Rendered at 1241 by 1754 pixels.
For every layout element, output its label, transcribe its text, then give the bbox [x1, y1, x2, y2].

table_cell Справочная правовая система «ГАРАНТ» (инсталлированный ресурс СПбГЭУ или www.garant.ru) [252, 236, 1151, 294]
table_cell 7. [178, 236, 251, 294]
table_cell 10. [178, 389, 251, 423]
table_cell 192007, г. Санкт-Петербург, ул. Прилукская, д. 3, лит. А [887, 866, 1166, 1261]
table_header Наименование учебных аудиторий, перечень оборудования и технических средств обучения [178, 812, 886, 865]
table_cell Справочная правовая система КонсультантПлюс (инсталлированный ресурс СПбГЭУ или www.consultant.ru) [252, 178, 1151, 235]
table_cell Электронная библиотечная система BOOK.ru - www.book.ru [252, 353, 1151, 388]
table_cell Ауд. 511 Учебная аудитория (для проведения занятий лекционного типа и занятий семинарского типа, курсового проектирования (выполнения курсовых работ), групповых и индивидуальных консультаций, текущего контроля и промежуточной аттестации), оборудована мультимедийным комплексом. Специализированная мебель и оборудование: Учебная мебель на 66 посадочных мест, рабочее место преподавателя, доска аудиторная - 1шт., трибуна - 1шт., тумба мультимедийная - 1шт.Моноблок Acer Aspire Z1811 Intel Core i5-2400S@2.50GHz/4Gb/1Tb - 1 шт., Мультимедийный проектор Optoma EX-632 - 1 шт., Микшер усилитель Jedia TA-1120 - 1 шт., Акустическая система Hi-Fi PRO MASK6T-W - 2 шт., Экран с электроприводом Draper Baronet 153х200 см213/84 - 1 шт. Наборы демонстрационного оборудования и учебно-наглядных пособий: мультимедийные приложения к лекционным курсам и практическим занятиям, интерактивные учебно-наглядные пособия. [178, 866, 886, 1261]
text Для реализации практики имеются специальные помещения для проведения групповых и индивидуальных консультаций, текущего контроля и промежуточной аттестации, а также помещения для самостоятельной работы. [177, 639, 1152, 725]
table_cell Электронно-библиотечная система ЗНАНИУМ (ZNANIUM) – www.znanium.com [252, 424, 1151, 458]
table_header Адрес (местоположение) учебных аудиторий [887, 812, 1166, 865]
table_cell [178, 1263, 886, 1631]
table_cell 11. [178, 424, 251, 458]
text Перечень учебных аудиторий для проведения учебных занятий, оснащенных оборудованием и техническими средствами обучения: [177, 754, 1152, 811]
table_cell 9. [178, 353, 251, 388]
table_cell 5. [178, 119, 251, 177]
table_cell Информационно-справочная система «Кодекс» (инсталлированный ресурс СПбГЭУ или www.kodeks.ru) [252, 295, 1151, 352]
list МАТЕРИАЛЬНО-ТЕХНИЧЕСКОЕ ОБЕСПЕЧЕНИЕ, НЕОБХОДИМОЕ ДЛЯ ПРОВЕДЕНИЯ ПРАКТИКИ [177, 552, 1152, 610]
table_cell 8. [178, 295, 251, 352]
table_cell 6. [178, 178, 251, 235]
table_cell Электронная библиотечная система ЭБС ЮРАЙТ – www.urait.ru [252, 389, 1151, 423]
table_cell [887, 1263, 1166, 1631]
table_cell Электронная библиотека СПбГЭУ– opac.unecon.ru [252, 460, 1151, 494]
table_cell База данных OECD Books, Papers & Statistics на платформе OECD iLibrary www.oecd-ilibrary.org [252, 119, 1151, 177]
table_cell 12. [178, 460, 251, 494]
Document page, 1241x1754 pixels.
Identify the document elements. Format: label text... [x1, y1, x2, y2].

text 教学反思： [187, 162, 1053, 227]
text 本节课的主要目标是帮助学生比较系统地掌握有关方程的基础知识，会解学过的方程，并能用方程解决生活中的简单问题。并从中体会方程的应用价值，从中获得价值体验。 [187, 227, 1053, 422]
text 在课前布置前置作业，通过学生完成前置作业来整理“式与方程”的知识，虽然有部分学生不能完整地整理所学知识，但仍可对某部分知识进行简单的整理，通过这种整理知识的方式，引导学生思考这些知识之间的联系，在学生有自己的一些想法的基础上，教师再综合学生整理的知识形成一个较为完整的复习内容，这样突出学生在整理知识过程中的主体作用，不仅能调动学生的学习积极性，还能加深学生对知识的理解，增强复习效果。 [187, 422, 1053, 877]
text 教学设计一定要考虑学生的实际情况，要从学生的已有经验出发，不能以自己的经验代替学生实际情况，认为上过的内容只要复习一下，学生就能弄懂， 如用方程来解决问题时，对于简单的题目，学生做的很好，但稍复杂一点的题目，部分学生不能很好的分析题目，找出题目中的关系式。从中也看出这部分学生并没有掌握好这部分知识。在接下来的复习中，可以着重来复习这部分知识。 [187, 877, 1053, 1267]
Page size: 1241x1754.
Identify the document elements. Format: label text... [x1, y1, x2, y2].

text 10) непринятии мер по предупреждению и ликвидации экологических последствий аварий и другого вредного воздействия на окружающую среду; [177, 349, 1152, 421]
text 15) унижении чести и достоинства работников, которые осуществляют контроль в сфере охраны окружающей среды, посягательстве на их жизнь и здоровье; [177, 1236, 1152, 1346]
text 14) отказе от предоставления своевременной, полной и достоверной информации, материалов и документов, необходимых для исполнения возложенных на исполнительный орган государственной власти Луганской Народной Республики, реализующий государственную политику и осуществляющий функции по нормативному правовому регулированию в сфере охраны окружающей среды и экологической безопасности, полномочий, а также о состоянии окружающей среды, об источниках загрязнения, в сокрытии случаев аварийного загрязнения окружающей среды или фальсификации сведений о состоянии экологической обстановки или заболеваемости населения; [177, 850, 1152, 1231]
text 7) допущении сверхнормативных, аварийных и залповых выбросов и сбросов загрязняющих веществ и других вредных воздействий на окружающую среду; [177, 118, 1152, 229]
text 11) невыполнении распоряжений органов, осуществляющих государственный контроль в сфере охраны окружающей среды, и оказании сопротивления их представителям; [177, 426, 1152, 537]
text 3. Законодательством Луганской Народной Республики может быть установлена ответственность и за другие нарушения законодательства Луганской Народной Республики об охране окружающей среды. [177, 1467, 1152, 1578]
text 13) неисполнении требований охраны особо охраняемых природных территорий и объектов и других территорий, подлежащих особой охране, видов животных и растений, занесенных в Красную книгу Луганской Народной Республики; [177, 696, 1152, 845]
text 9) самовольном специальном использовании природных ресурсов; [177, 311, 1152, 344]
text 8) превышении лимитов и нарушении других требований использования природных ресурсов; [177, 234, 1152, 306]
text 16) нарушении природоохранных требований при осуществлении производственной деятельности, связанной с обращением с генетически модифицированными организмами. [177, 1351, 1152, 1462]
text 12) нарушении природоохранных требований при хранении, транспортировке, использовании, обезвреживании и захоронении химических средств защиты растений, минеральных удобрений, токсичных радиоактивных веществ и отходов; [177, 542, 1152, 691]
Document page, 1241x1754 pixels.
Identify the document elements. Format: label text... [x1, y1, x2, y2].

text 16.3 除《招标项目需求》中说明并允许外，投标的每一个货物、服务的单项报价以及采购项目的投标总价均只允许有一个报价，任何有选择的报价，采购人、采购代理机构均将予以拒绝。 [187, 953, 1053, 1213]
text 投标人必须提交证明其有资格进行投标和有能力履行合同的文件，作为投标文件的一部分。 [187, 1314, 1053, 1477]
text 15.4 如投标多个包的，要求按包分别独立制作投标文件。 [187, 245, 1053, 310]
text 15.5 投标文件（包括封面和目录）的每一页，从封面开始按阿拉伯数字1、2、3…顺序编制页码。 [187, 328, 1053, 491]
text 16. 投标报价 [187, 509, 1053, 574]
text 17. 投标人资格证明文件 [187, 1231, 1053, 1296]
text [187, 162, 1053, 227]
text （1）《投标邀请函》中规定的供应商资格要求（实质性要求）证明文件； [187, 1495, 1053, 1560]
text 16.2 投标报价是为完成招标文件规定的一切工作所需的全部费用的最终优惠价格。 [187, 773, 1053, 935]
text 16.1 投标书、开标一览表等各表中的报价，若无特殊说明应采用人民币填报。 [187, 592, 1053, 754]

EXERCISE GOAL – Search the entries above for "аттестации". Return every line that has it.

TASK OUTPUT –
table_cell Ауд. 511 Учебная аудитория (для проведения занятий лекционного типа и занятий семинарского типа, курсового проектирования (выполнения курсовых работ), групповых и индивидуальных консультаций, текущего контроля и промежуточной аттестации), оборудована мультимедийным комплексом. Специализированная мебель и оборудование: Учебная мебель на 66 посадочных мест, рабочее место преподавателя, доска аудиторная - 1шт., трибуна - 1шт., тумба мультимедийная - 1шт.Моноблок Acer Aspire Z1811 Intel Core i5-2400S@2.50GHz/4Gb/1Tb - 1 шт., Мультимедийный проектор Optoma EX-632 - 1 шт., Микшер усилитель Jedia TA-1120 - 1 шт., Акустическая система Hi-Fi PRO MASK6T-W - 2 шт., Экран с электроприводом Draper Baronet 153х200 см213/84 - 1 шт. Наборы демонстрационного оборудования и учебно-наглядных пособий: мультимедийные приложения к лекционным курсам и практическим занятиям, интерактивные учебно-наглядные пособия. [178, 866, 886, 1261]
text Для реализации практики имеются специальные помещения для проведения групповых и индивидуальных консультаций, текущего контроля и промежуточной аттестации, а также помещения для самостоятельной работы. [177, 639, 1152, 725]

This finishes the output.